Exclusive: Venezuela shifts oil ventures' accounts to Russian bank – document, sources
By Corina Pons and Marianna Parraga
CARACAS (Reuters) – Venezuela’s state-run oil company PDVSA is telling customers of its joint ventures to deposit oil sales proceeds in an account recently opened at Russia’s Gazprombank AO, according to sources and an internal document seen by Reuters on Saturday.
PDVSA’s move comes after the United States imposed tough, new financial sanctions on Jan. 28 aimed at blocking Venezuela’s President Nicolas Maduro’s access to the country’s oil revenue.
Supporters of Venezuelan opposition leader and self-proclaimed interim president Juan Guaido said recently that a fund would be established to accept proceeds from sales of Venezuelan oil.
The United States and dozens of other countries have recognized Guaido as the nation’s legitimate head of state. Maduro has denounced Guaido as a U.S. puppet seeking to foment a coup.
PDVSA also has begun pressing its foreign partners holding stakes in joint ventures in its key Orinoco Belt producing area to formally decide whether they will continue with the projects, according to two sources with knowledge of the talks.
The joint venture partners include Norway’s Equinor ASA, U.S.-based Chevron Corp (NYSE:) and France’s Total SA (PA:).
“We would like to make formal your knowledge of new banking instructions to make payments in U.S. dollars or euros,” wrote PDVSA’s finance vice president, Fernando De Quintal, in a letter dated Feb. 8 to the PDVSA unit that supervises its joint ventures.
Even after a first round of financial sanctions in 2017, PDVSA’s joint ventures managed to maintain bank accounts in the United States and Europe to receive proceeds from oil sales. They also used correspondent banks in the United States and Europe to shift money to PDVSA’s accounts in China.

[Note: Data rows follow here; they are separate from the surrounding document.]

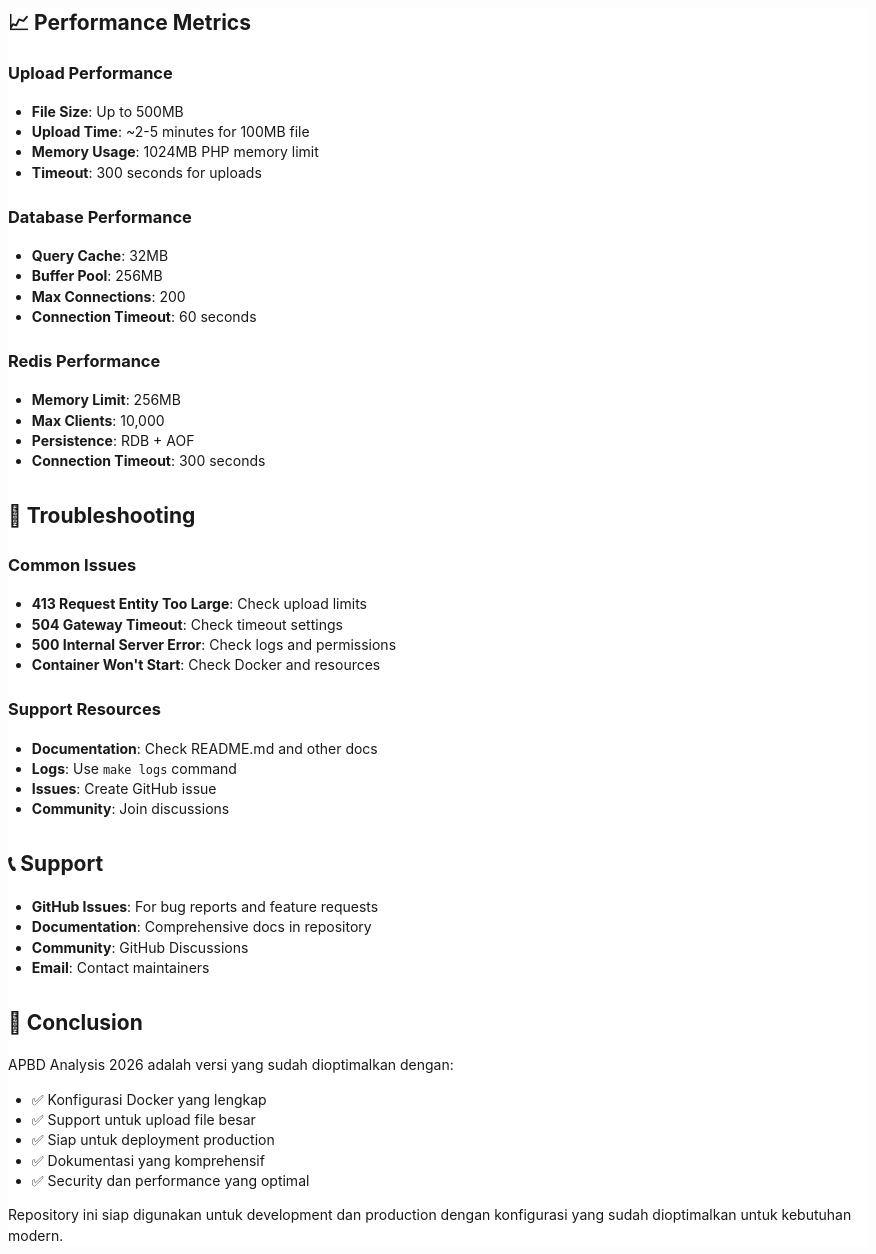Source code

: ## 📈 Performance Metrics

### Upload Performance
- **File Size**: Up to 500MB
- **Upload Time**: ~2-5 minutes for 100MB file
- **Memory Usage**: 1024MB PHP memory limit
- **Timeout**: 300 seconds for uploads

### Database Performance
- **Query Cache**: 32MB
- **Buffer Pool**: 256MB
- **Max Connections**: 200
- **Connection Timeout**: 60 seconds

### Redis Performance
- **Memory Limit**: 256MB
- **Max Clients**: 10,000
- **Persistence**: RDB + AOF
- **Connection Timeout**: 300 seconds

## 🔧 Troubleshooting

### Common Issues
- **413 Request Entity Too Large**: Check upload limits
- **504 Gateway Timeout**: Check timeout settings
- **500 Internal Server Error**: Check logs and permissions
- **Container Won't Start**: Check Docker and resources

### Support Resources
- **Documentation**: Check README.md and other docs
- **Logs**: Use `make logs` command
- **Issues**: Create GitHub issue
- **Community**: Join discussions

## 📞 Support

- **GitHub Issues**: For bug reports and feature requests
- **Documentation**: Comprehensive docs in repository
- **Community**: GitHub Discussions
- **Email**: Contact maintainers

## 🎉 Conclusion

APBD Analysis 2026 adalah versi yang sudah dioptimalkan dengan:
- ✅ Konfigurasi Docker yang lengkap
- ✅ Support untuk upload file besar
- ✅ Siap untuk deployment production
- ✅ Dokumentasi yang komprehensif
- ✅ Security dan performance yang optimal

Repository ini siap digunakan untuk development dan production dengan konfigurasi yang sudah dioptimalkan untuk kebutuhan modern.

State-run PDVSA several weeks ago informed customers of the new banking instructions and has begun moving the accounts of its joint ventures, which can export crude separately. The decision was made amid tension with some of its partners, which have withdrawn staff from Caracas since U.S. sanctions were imposed in January.
The sanctions gave U.S. oil companies working in Venezuela, including Chevron and oil service firms Halliburton (NYSE:) Co, General Electric (NYSE:) Co’s Baker Hughes and Schlumberger NV (NYSE:), a deadline to halt all operations in the South American country.
The European Union has encouraged member countries to recognize a new temporary government led by Guaido until new elections can be held. Europe also has said it could impose financial sanctions to bar Maduro from having access to oil revenue coming from the region.
Maduro has overseen an economic collapse in the oil-rich OPEC country that has left many Venezuelans malnourished and struggling to find medicine, sparking the exodus of an estimated 3 million Venezuelans.
Sanctions designed to deprive Maduro of oil revenue have left an armada of loaded oil tankers off Venezuela’s coasts that have not been discharged by PDVSA’s customers due to payment issues. The bottleneck has caused problems for PDVSA to continue producing and refining oil without imported diluents and components.
PDVSA also ordered its Petrocedeno joint venture with Equinor and Total to halt extra-heavy oil output and upgrading due to a lack of naphtha needed to make the production exportable, as the sanctions prohibit U.S. suppliers of the fuel from exporting to Venezuela.